Assume the angle of the slope is $\theta$, mass of the disk is m, radius is R. The momentum of inertia is $I=\frac{1}{2}mR^2$.
Let analysis this problem from the contact point between the disk and the slope.
The normal force between the disk and the slope is $mg \cos\theta$, and the force along the slope is $mg \sin\theta$,
Assume the friction between the disk and the slope is f.
The net force is $mg \sin\theta + f = m a$, where a is the acceleration along the slope.

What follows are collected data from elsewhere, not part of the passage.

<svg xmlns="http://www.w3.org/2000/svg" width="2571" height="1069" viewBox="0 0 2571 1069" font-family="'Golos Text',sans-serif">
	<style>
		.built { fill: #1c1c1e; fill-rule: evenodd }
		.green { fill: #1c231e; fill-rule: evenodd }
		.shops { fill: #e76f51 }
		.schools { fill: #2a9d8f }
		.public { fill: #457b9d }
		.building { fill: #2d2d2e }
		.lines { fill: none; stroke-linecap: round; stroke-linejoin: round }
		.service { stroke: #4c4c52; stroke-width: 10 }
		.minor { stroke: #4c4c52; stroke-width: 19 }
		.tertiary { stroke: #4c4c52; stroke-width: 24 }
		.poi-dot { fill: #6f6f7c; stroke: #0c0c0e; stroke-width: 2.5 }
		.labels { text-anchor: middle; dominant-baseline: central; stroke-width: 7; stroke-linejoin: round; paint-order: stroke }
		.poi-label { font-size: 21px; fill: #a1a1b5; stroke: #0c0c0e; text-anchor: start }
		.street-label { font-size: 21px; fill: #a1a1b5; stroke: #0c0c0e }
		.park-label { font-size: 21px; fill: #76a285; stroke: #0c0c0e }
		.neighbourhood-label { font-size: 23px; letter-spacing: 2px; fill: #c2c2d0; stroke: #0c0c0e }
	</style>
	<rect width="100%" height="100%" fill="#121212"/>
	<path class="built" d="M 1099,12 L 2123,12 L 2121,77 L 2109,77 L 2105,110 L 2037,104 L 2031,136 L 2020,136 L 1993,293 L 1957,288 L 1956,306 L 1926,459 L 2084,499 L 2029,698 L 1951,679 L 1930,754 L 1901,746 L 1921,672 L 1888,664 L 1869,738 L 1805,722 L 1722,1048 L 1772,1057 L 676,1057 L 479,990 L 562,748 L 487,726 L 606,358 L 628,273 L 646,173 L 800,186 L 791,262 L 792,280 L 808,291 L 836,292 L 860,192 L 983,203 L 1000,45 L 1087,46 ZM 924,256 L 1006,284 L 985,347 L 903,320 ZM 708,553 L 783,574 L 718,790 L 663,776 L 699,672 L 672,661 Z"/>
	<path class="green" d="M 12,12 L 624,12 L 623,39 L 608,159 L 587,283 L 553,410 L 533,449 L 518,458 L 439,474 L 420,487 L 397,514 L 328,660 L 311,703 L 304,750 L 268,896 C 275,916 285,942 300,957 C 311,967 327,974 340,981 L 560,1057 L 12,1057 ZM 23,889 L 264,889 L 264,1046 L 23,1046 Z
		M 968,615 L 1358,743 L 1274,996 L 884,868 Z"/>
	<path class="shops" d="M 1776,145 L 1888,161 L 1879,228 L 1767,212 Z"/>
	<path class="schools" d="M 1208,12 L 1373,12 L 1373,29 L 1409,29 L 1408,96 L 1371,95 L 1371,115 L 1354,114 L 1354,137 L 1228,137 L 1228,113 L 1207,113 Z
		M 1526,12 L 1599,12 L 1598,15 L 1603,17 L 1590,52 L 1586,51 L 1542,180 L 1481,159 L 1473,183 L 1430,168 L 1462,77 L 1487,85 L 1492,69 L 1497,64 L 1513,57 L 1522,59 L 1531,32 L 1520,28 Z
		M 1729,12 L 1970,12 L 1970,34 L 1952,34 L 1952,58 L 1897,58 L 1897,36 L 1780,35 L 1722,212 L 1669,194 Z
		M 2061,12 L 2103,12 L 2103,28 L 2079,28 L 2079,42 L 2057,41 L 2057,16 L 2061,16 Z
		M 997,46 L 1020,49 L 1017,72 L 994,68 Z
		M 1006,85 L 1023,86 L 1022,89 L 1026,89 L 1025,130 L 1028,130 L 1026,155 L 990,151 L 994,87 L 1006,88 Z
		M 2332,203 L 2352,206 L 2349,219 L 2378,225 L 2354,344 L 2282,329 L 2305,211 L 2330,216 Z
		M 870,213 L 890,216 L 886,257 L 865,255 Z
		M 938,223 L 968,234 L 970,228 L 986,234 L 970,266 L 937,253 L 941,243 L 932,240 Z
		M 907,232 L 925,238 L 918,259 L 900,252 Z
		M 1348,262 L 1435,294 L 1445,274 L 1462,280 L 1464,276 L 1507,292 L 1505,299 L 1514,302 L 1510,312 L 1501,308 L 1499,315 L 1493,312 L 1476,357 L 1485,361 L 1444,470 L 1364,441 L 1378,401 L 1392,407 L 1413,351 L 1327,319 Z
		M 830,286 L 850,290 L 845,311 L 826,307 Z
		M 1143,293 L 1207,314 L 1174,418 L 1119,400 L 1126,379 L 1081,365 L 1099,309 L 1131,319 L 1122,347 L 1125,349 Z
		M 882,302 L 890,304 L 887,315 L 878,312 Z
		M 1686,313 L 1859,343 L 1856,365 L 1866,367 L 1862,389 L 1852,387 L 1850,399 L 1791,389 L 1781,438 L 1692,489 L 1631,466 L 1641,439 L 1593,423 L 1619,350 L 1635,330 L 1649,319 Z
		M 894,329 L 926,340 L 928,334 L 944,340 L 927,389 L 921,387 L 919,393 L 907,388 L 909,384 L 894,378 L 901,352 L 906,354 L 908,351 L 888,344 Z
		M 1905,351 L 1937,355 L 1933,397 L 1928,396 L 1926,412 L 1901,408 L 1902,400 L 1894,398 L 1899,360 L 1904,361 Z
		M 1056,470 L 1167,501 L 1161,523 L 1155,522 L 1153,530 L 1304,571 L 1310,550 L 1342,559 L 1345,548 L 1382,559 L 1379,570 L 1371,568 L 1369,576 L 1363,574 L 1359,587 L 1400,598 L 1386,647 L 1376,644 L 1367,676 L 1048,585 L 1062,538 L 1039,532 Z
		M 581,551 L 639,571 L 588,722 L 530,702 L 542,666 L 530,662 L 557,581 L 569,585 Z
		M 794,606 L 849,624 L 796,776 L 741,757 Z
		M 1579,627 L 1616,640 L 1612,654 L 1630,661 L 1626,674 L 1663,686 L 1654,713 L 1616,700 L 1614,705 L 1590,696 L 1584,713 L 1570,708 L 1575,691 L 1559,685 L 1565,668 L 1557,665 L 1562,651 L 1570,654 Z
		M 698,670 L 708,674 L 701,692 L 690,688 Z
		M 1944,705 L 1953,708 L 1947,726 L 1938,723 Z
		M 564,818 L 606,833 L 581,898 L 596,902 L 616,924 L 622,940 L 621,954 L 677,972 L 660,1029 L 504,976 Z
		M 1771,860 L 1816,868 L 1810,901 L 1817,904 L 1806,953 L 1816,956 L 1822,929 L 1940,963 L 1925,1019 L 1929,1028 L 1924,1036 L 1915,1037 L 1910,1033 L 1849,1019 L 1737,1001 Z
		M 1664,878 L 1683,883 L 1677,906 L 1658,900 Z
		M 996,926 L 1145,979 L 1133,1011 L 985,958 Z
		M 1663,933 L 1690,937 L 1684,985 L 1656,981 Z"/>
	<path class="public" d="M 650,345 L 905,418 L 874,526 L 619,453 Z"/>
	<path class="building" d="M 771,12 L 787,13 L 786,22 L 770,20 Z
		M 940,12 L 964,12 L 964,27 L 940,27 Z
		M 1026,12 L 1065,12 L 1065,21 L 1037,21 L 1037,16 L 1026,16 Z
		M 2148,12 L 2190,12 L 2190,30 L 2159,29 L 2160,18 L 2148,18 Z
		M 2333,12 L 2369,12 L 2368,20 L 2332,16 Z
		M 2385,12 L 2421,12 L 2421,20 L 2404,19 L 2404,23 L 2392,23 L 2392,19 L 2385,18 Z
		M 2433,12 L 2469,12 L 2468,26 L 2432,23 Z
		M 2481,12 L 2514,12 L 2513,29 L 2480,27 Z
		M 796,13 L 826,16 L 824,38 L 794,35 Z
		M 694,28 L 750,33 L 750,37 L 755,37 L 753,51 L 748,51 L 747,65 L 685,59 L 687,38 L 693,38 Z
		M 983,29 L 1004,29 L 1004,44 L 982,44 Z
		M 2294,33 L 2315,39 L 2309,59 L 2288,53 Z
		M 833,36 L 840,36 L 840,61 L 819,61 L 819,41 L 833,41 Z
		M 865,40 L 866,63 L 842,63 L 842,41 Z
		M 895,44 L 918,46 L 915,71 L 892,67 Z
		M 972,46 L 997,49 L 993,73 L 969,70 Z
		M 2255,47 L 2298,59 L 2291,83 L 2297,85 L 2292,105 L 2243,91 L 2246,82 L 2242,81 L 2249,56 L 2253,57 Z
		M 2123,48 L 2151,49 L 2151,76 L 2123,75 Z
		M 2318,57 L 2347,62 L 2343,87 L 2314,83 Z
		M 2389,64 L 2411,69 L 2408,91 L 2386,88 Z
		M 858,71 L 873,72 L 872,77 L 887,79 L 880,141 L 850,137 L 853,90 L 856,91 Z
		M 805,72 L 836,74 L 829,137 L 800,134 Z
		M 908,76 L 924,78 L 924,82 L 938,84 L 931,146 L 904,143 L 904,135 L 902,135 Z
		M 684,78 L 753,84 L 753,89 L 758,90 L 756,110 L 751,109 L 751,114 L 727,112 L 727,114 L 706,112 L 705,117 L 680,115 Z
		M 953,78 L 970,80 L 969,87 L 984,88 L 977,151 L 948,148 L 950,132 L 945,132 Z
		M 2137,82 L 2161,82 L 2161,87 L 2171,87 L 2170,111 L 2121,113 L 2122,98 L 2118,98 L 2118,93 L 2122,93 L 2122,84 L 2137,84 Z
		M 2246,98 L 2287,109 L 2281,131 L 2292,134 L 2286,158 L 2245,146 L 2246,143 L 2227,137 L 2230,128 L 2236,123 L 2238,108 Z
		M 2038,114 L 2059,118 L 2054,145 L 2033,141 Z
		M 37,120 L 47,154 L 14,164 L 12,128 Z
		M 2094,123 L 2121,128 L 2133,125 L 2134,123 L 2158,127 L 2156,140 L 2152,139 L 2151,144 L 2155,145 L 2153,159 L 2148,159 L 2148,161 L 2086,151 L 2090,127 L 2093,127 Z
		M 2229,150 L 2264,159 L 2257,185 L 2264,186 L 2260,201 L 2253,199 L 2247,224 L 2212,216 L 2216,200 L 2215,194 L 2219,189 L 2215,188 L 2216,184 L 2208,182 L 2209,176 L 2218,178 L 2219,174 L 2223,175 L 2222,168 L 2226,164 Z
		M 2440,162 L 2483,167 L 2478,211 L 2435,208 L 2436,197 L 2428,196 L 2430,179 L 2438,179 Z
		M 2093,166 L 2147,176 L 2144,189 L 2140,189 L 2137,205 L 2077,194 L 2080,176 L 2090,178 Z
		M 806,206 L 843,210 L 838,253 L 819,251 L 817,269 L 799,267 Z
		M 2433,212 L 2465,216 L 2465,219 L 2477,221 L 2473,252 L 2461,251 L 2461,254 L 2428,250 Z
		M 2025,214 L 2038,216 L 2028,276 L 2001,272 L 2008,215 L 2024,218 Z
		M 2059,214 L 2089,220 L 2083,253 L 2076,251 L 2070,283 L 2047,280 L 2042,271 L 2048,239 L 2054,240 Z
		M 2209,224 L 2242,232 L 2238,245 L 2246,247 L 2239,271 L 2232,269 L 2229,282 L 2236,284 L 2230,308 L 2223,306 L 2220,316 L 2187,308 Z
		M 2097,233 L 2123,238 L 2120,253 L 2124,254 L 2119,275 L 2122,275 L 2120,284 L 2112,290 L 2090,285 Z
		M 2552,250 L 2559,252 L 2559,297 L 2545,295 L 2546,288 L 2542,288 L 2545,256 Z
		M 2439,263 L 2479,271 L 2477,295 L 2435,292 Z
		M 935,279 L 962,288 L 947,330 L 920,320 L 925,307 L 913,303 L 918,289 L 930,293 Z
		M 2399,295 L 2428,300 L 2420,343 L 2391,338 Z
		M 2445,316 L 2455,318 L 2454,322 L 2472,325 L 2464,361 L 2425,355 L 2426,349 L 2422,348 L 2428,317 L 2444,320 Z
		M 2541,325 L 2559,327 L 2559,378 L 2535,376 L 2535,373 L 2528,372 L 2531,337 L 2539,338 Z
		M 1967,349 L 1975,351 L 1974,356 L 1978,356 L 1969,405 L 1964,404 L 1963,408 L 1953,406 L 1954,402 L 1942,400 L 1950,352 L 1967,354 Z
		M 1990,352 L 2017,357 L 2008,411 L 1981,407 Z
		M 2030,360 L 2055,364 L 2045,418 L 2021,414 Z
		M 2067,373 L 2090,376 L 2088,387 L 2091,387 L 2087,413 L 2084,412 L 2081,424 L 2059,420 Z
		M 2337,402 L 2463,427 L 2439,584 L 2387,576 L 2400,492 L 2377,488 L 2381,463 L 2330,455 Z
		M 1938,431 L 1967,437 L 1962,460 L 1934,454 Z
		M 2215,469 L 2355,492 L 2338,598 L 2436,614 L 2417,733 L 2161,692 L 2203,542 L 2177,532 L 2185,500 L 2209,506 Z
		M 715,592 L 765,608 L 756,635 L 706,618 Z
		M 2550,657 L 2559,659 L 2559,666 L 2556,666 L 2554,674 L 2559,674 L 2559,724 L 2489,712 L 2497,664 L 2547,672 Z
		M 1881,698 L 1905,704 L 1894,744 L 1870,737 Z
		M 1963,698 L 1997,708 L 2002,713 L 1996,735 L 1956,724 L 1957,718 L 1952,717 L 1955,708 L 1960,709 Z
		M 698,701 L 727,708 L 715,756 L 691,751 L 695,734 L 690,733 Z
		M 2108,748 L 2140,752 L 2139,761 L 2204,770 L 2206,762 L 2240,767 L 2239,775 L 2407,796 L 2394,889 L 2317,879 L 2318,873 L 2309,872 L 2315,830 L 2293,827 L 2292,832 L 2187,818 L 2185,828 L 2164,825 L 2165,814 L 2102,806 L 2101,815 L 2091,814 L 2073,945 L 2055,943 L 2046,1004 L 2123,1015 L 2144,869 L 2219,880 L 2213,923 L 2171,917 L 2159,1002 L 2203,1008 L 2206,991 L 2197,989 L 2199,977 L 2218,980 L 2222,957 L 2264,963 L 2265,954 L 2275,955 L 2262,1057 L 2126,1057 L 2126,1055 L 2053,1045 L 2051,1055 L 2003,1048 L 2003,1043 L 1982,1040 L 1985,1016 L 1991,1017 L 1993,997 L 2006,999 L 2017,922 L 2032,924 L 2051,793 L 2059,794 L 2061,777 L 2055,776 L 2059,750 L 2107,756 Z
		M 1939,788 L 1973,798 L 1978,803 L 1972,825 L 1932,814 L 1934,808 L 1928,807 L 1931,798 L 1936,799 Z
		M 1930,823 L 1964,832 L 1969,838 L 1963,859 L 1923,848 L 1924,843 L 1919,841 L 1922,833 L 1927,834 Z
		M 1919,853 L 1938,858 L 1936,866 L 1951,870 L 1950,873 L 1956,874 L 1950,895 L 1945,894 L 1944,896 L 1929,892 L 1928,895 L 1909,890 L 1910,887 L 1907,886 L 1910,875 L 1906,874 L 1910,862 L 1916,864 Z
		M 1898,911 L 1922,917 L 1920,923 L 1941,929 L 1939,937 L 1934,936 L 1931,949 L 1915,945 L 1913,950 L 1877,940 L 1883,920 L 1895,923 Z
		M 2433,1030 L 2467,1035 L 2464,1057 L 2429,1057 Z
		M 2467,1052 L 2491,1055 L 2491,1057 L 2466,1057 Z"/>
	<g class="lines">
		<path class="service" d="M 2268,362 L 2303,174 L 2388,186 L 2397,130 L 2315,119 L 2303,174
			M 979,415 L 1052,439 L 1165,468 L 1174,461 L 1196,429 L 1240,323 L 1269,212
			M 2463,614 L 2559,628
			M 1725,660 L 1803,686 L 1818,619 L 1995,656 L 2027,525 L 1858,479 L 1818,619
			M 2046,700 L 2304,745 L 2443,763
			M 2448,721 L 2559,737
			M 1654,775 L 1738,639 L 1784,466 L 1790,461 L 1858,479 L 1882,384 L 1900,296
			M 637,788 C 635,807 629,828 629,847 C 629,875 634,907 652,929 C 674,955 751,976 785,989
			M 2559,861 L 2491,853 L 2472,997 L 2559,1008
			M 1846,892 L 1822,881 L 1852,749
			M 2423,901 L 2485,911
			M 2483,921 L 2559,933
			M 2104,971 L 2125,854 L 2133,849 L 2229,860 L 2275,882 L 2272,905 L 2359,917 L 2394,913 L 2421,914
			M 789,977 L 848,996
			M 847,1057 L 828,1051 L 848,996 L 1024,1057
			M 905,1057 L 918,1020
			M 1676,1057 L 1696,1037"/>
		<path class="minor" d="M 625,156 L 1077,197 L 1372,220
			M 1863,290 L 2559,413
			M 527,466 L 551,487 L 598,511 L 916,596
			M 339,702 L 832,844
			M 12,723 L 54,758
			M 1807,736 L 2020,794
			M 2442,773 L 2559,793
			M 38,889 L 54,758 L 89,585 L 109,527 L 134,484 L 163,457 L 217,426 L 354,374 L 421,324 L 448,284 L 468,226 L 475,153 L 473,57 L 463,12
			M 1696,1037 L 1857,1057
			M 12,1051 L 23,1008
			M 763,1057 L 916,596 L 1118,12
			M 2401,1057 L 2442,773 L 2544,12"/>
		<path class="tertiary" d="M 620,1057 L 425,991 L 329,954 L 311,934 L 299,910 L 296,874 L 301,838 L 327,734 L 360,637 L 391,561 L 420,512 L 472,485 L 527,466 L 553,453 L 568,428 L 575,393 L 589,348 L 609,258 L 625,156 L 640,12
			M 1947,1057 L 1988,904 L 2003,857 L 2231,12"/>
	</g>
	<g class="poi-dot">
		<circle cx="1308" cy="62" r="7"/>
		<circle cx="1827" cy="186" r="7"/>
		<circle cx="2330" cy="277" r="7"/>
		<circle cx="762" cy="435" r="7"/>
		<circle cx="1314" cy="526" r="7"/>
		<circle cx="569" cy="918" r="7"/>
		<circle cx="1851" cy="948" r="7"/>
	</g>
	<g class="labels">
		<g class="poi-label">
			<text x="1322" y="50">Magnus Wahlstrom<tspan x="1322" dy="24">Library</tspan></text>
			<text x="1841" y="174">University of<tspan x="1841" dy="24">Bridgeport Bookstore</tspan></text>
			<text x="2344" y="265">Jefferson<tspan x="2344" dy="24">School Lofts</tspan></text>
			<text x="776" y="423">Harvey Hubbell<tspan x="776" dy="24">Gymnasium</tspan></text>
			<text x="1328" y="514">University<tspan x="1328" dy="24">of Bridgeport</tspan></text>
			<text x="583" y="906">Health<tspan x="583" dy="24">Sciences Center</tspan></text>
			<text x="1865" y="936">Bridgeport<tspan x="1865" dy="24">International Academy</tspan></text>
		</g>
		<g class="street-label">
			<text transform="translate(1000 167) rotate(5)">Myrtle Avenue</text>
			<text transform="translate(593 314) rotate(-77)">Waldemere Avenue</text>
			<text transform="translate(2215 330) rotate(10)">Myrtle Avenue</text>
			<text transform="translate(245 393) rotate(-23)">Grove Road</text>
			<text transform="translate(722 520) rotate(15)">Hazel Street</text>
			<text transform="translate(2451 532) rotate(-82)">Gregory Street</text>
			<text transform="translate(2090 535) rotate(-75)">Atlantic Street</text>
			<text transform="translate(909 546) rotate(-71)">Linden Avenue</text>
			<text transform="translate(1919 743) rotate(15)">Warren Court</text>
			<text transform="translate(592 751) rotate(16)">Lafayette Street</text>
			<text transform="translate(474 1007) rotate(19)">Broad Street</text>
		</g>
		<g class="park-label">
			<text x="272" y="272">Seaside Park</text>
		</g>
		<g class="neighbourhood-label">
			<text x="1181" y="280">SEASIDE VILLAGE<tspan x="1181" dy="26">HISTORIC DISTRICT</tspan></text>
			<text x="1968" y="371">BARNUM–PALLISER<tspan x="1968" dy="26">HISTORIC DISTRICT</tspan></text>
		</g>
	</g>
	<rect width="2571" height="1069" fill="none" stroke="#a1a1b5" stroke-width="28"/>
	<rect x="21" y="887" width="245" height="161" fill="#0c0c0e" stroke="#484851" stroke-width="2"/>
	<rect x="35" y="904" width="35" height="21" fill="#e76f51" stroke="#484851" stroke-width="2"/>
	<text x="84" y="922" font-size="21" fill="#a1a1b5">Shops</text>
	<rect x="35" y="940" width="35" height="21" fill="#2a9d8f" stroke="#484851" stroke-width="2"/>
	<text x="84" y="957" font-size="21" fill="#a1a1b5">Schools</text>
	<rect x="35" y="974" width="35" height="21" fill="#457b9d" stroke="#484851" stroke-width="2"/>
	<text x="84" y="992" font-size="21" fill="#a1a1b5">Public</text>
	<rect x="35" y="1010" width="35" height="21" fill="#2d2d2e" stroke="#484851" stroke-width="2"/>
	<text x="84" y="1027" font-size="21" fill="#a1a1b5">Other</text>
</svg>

(the friction force from the slope to the disk is in the same direction as acceleration a)

The condition for rolling without slipping is $a=R\alpha$
The torque is $\tau= R mg\sin\theta = I \alpha =\frac{1}{2}mR^2 \alpha=\frac{1}{2}m R R\alpha=\frac{1}{2}m Ra$.
So $mg\sin\theta=\frac{1}{2}m a$, i.e. $a =2g \sin\theta$ and $f=ma- mg\sin\theta= mg\sin\theta$
Since the maximum static friction force $f_{max}=mg\cos\theta\mu \ge mg\sin\theta$,
it imply that $\mu\ge \tan\theta$ for the disk to rolling without slipping.

If it is a ball instead of a disk, then $I=\frac{2}{5}mR^2$.
$\tau= R mg\sin\theta = I \alpha =\frac{2}{5}mR^2\alpha=\frac{2}{5}m R a$
So $mg\sin\theta=\frac{2}{5}ma$, or $a=\frac{5}{2}g\sin\theta$.
$f=ma -mg\sin\theta=\frac{3}{5}ma=\frac{3}{2}g\sin\theta$.
So the condition for rolling without slipping becomes $\mu \ge \frac{2}{3}\tan\theta$.